Había una vez un burro que no tenía más que piel y huesos. Sus amos anteriores no le habían tratado bien, pero ahora que llevaba a una joven pareja a Belén sentía que las cosas mejoraban. Sus nuevos amos le daban de comer, le abrevaban y comenzó a experimentar una sensación de paz y de alegría y, aunque no podía explicarlo, sentía que no eran un matrimonio normal.
«Puede que no sea más que un burro», pensaba, «pero estoy seguro de que hay algo muy diferente en mis nuevos amos que hace que no sean corrientes».
Al llegar a Belén, como no encontraron sitio en ninguna posada tuvieron que refugiarse en un establo maloliente. El burro no fue bien recibido, los animales que vivían en el lugar se mostraron sumamente antipáticos, burlándose de su aspecto.
La joven estaba embarazada y el niño nació alrededor de la medianoche. Poco tiempo después llegó una multitud de pastores de los campos vecinos, que comenzaron a hacer reverencias al recién nacido, tratándole como si fuera un rey. Los demás animales se enfadaron mucho, diciendo que aquella familia no era más que un grupo de mendigos, que no tenían otra cosa mejor que un estúpido burro.
El burro, molesto por sus comentarios, decidió sumar su voz a la de aquellos pastores, rebuznando lo mejor que supo: «¡Hosanna! ¡Bienvenido, Señor!

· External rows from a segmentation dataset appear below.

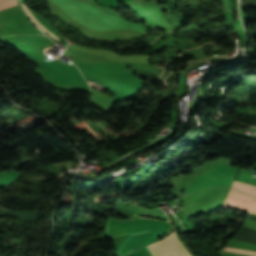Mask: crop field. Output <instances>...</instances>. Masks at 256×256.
Returning a JSON list of instances; mask_svg holds the SVG:
<instances>
[{"label": "crop field", "mask_w": 256, "mask_h": 256, "mask_svg": "<svg viewBox=\"0 0 256 256\" xmlns=\"http://www.w3.org/2000/svg\"><path fill=\"white\" fill-rule=\"evenodd\" d=\"M148 248L153 256H191L175 232L164 240L148 245Z\"/></svg>", "instance_id": "obj_2"}, {"label": "crop field", "mask_w": 256, "mask_h": 256, "mask_svg": "<svg viewBox=\"0 0 256 256\" xmlns=\"http://www.w3.org/2000/svg\"><path fill=\"white\" fill-rule=\"evenodd\" d=\"M228 251H234V252H240V253H245V254H251V255H256V252L253 251H245V250H239V249H234V248H227Z\"/></svg>", "instance_id": "obj_7"}, {"label": "crop field", "mask_w": 256, "mask_h": 256, "mask_svg": "<svg viewBox=\"0 0 256 256\" xmlns=\"http://www.w3.org/2000/svg\"><path fill=\"white\" fill-rule=\"evenodd\" d=\"M57 6H59L64 12L73 17L76 21L83 23L89 27H92L97 30H110L119 28H129L133 30H138L140 32H146L143 26L123 20L118 14L113 12L110 9H105L98 6L94 0H76L85 7L89 8L93 12L97 13L100 16L96 15L89 9L85 8L81 4L77 3L74 0H52Z\"/></svg>", "instance_id": "obj_1"}, {"label": "crop field", "mask_w": 256, "mask_h": 256, "mask_svg": "<svg viewBox=\"0 0 256 256\" xmlns=\"http://www.w3.org/2000/svg\"><path fill=\"white\" fill-rule=\"evenodd\" d=\"M25 9L27 10L28 14L30 15V17L33 19V21L40 27V29L42 31H45L46 33H48L49 35H51L54 39L56 40H61L60 38H58L56 35H54L52 32H50L48 29H46L41 23L40 21L28 10V8L25 6V4H22Z\"/></svg>", "instance_id": "obj_6"}, {"label": "crop field", "mask_w": 256, "mask_h": 256, "mask_svg": "<svg viewBox=\"0 0 256 256\" xmlns=\"http://www.w3.org/2000/svg\"><path fill=\"white\" fill-rule=\"evenodd\" d=\"M232 189L256 196V187L240 182H234Z\"/></svg>", "instance_id": "obj_5"}, {"label": "crop field", "mask_w": 256, "mask_h": 256, "mask_svg": "<svg viewBox=\"0 0 256 256\" xmlns=\"http://www.w3.org/2000/svg\"><path fill=\"white\" fill-rule=\"evenodd\" d=\"M223 207L256 214V197L231 189Z\"/></svg>", "instance_id": "obj_3"}, {"label": "crop field", "mask_w": 256, "mask_h": 256, "mask_svg": "<svg viewBox=\"0 0 256 256\" xmlns=\"http://www.w3.org/2000/svg\"><path fill=\"white\" fill-rule=\"evenodd\" d=\"M82 72H83L85 77L97 82L98 84H100V85H102L106 88H109V89H111V90H113L117 93H120V94L124 95L121 88L118 85H116L115 83L111 82L110 80H108V79H106V78H104V77H102L98 74L85 72V71H82Z\"/></svg>", "instance_id": "obj_4"}]
</instances>
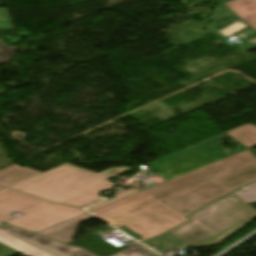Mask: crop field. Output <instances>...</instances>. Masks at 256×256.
<instances>
[{"label": "crop field", "mask_w": 256, "mask_h": 256, "mask_svg": "<svg viewBox=\"0 0 256 256\" xmlns=\"http://www.w3.org/2000/svg\"><path fill=\"white\" fill-rule=\"evenodd\" d=\"M2 223H0V225H1Z\"/></svg>", "instance_id": "obj_21"}, {"label": "crop field", "mask_w": 256, "mask_h": 256, "mask_svg": "<svg viewBox=\"0 0 256 256\" xmlns=\"http://www.w3.org/2000/svg\"><path fill=\"white\" fill-rule=\"evenodd\" d=\"M234 193L249 204L256 203V183L244 187Z\"/></svg>", "instance_id": "obj_14"}, {"label": "crop field", "mask_w": 256, "mask_h": 256, "mask_svg": "<svg viewBox=\"0 0 256 256\" xmlns=\"http://www.w3.org/2000/svg\"><path fill=\"white\" fill-rule=\"evenodd\" d=\"M48 204L47 201L5 188L0 191V222L16 218L11 215L15 212L24 214Z\"/></svg>", "instance_id": "obj_7"}, {"label": "crop field", "mask_w": 256, "mask_h": 256, "mask_svg": "<svg viewBox=\"0 0 256 256\" xmlns=\"http://www.w3.org/2000/svg\"><path fill=\"white\" fill-rule=\"evenodd\" d=\"M231 191L256 180V164L217 179Z\"/></svg>", "instance_id": "obj_9"}, {"label": "crop field", "mask_w": 256, "mask_h": 256, "mask_svg": "<svg viewBox=\"0 0 256 256\" xmlns=\"http://www.w3.org/2000/svg\"><path fill=\"white\" fill-rule=\"evenodd\" d=\"M230 137L250 148L256 145V127L244 125L226 132Z\"/></svg>", "instance_id": "obj_13"}, {"label": "crop field", "mask_w": 256, "mask_h": 256, "mask_svg": "<svg viewBox=\"0 0 256 256\" xmlns=\"http://www.w3.org/2000/svg\"><path fill=\"white\" fill-rule=\"evenodd\" d=\"M0 242L27 256H52L0 230Z\"/></svg>", "instance_id": "obj_12"}, {"label": "crop field", "mask_w": 256, "mask_h": 256, "mask_svg": "<svg viewBox=\"0 0 256 256\" xmlns=\"http://www.w3.org/2000/svg\"><path fill=\"white\" fill-rule=\"evenodd\" d=\"M216 138L189 147L179 153L158 160L150 166L158 171L166 180L182 173L227 156Z\"/></svg>", "instance_id": "obj_4"}, {"label": "crop field", "mask_w": 256, "mask_h": 256, "mask_svg": "<svg viewBox=\"0 0 256 256\" xmlns=\"http://www.w3.org/2000/svg\"><path fill=\"white\" fill-rule=\"evenodd\" d=\"M38 173L40 172L28 168H21L15 164L11 165L5 169L0 170V189L10 186Z\"/></svg>", "instance_id": "obj_11"}, {"label": "crop field", "mask_w": 256, "mask_h": 256, "mask_svg": "<svg viewBox=\"0 0 256 256\" xmlns=\"http://www.w3.org/2000/svg\"><path fill=\"white\" fill-rule=\"evenodd\" d=\"M0 229L54 255V256H95L86 250H80L72 253L69 250L68 245H64L58 241L49 239L44 236L36 235L30 232H26L9 225L0 226ZM128 250L115 254L113 256H149L153 254L147 248L139 245L136 242H132L128 245Z\"/></svg>", "instance_id": "obj_5"}, {"label": "crop field", "mask_w": 256, "mask_h": 256, "mask_svg": "<svg viewBox=\"0 0 256 256\" xmlns=\"http://www.w3.org/2000/svg\"><path fill=\"white\" fill-rule=\"evenodd\" d=\"M153 256H158V255L155 254V255H153Z\"/></svg>", "instance_id": "obj_20"}, {"label": "crop field", "mask_w": 256, "mask_h": 256, "mask_svg": "<svg viewBox=\"0 0 256 256\" xmlns=\"http://www.w3.org/2000/svg\"><path fill=\"white\" fill-rule=\"evenodd\" d=\"M17 253L16 251L0 244V256H10Z\"/></svg>", "instance_id": "obj_18"}, {"label": "crop field", "mask_w": 256, "mask_h": 256, "mask_svg": "<svg viewBox=\"0 0 256 256\" xmlns=\"http://www.w3.org/2000/svg\"><path fill=\"white\" fill-rule=\"evenodd\" d=\"M227 1H230V0H221L220 3H224V2H227Z\"/></svg>", "instance_id": "obj_19"}, {"label": "crop field", "mask_w": 256, "mask_h": 256, "mask_svg": "<svg viewBox=\"0 0 256 256\" xmlns=\"http://www.w3.org/2000/svg\"><path fill=\"white\" fill-rule=\"evenodd\" d=\"M191 221L170 231L194 247L218 244L256 218V210L235 194L190 215Z\"/></svg>", "instance_id": "obj_3"}, {"label": "crop field", "mask_w": 256, "mask_h": 256, "mask_svg": "<svg viewBox=\"0 0 256 256\" xmlns=\"http://www.w3.org/2000/svg\"><path fill=\"white\" fill-rule=\"evenodd\" d=\"M254 163L247 150L91 212L113 226L129 228L143 242L188 221L186 216L230 192L215 179Z\"/></svg>", "instance_id": "obj_1"}, {"label": "crop field", "mask_w": 256, "mask_h": 256, "mask_svg": "<svg viewBox=\"0 0 256 256\" xmlns=\"http://www.w3.org/2000/svg\"><path fill=\"white\" fill-rule=\"evenodd\" d=\"M91 217L93 216L89 213H86L63 224L38 232L37 234L50 237L66 244L72 240L78 223Z\"/></svg>", "instance_id": "obj_8"}, {"label": "crop field", "mask_w": 256, "mask_h": 256, "mask_svg": "<svg viewBox=\"0 0 256 256\" xmlns=\"http://www.w3.org/2000/svg\"><path fill=\"white\" fill-rule=\"evenodd\" d=\"M10 23L6 9H0V30L8 29Z\"/></svg>", "instance_id": "obj_17"}, {"label": "crop field", "mask_w": 256, "mask_h": 256, "mask_svg": "<svg viewBox=\"0 0 256 256\" xmlns=\"http://www.w3.org/2000/svg\"><path fill=\"white\" fill-rule=\"evenodd\" d=\"M130 170L119 167L95 173L66 163L10 187L51 202L83 207L100 200L98 193L116 186L108 181L110 177Z\"/></svg>", "instance_id": "obj_2"}, {"label": "crop field", "mask_w": 256, "mask_h": 256, "mask_svg": "<svg viewBox=\"0 0 256 256\" xmlns=\"http://www.w3.org/2000/svg\"><path fill=\"white\" fill-rule=\"evenodd\" d=\"M224 5L256 29V0H233Z\"/></svg>", "instance_id": "obj_10"}, {"label": "crop field", "mask_w": 256, "mask_h": 256, "mask_svg": "<svg viewBox=\"0 0 256 256\" xmlns=\"http://www.w3.org/2000/svg\"><path fill=\"white\" fill-rule=\"evenodd\" d=\"M84 213L86 212L78 208L50 204L6 223L38 232Z\"/></svg>", "instance_id": "obj_6"}, {"label": "crop field", "mask_w": 256, "mask_h": 256, "mask_svg": "<svg viewBox=\"0 0 256 256\" xmlns=\"http://www.w3.org/2000/svg\"><path fill=\"white\" fill-rule=\"evenodd\" d=\"M137 192H139V191L136 190V189H134V188L124 190V191H122V192H119V193L115 194V198H114L113 201H108V200H106V201H104V202H102V203H99V204H97V205H95V206H92V207H90V208H87V210H88V211H91V210L98 209V208H100V207H103V206H105V205H107V204H110V203H112V202H115V201H117V200H120V199H122V198H125V197H127V196H129V195H132V194H134V193H137Z\"/></svg>", "instance_id": "obj_15"}, {"label": "crop field", "mask_w": 256, "mask_h": 256, "mask_svg": "<svg viewBox=\"0 0 256 256\" xmlns=\"http://www.w3.org/2000/svg\"><path fill=\"white\" fill-rule=\"evenodd\" d=\"M13 50L14 47L5 45L3 41H0V64L5 63V61L10 56Z\"/></svg>", "instance_id": "obj_16"}]
</instances>
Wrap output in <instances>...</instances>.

Yo sé que tú eres esas cosas y mucho más».
«No seas estúpido», le cortó un perro, «¿cómo es posible que un bebé como ése sea el Mesías Jesús? ¡Ni siquiera tiene una ropa decorosa!»
«Porque es verdad», replicó el burro. «Estoy seguro. Lo siento en mis huesos. Sé que este niño es nuestro Salvador. Sencillamente lo sé. ¡Lo sé!».
Treinta años después, el animal todavía recordaba aquella noche, cuando lo llevaron a la entrada de Jerusalén, donde había una gran muchedumbre. Allí, un hombre, aquel pequeño niño, Jesús, se subió encima y entró en la ciudad, mientras la multitud lo aclamaba dando vítores y agitando ramos de palmera: «¡Hosanna! ¡Dios bendiga al rey que viene en nombre del Señor!»
Varios animales miraban con envidia al humilde animal que parecía haberse convertido en el centro de atención: «¿Por qué nuestro Salvador y Rey ha escogido montar un burro?», le pregunto un caballo a otro. «¿No somos nosotros mucho más inteligentes, y más respetables que ese ridículo animal?»
El burro seguía avanzando, feliz de llevar a su precioso viajero. A cada paso asentía con la cabeza, como mostrando su acuerdo con todo lo que gritaban. Y se repetía para sus adentros: «¡Lo sabía! ¡Lo sabía! ¡Lo sabía!»